Microcontroller Speech Synthesis Lets Your Project Be Heard

[Aditya] had a project that called for spoken output. He admits that he could have built a PC-based solution, but he found that adding speech by using a microcontroller was not only a cheap and portable alternative, it was also a fun and easy build.

His design uses an ATMega128. Many microcontrollers would work, but his major requirements were PWM generation and plenty of memory to store the file(s). The output is cleaned up in a simple low pass filter before going to the 8Ω speaker.

[Aditya] lays his tracks in WAV format and then compresses it to 8-bit/8kHz. He found a C++ function that converts the track data into a huge arrays and then digitizes it. He uses two timers, one to generate the waveform and second one to time the square wave. [Aditya] has a zip of samples available on his site that will speak the digits 0-9.

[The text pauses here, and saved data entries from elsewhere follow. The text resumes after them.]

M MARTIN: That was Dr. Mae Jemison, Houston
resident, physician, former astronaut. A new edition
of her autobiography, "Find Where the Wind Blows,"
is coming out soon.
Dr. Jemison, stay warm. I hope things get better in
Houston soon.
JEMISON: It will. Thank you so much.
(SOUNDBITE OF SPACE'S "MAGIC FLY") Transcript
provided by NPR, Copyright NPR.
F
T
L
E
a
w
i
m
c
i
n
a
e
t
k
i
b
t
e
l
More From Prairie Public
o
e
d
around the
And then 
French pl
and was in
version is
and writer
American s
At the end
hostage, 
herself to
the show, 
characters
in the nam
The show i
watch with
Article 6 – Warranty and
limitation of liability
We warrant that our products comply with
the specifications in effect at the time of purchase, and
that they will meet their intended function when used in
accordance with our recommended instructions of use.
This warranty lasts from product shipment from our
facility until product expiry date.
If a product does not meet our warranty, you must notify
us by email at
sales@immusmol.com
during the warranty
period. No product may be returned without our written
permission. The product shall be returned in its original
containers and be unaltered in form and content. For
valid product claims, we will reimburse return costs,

16 thoughts on “Microcontroller Speech Synthesis Lets Your Project Be Heard

      1. In all fairness, the subject is a bit misleading. Not that it’s a bad project, but it’s more an addressable wav player than a speech synthesizer in the manner most people understand it to be. When you title a project as ‘Microcontroller Speech Synthesis’ the most common inference is a TTS engine in software, which is something difficult to implement, or at least some chip based TTS solution.

  1. “He found a C++ function that converts the track data into a huge arrays and then digitizes it.”

    And all these years I thought “digitize” means converting something analog to a digital representation. The data is already digitized when it is inside a huge array. He might be *compressing* or *processing*, but certainly not *digitizing*.

    1. I pick on the person that writes the summary just as I would pick on technical aspect of a “hack” and for that I rarely pick on grammar.

      For a person that is *paid* to write summaries for hack, fact checking, knowledge of terms and how clearly they explain things are *important* part of being a professional. For that, me picking on them hopefully would improve the quality of summaries over time.

      You are picking on my for entirely different reasons.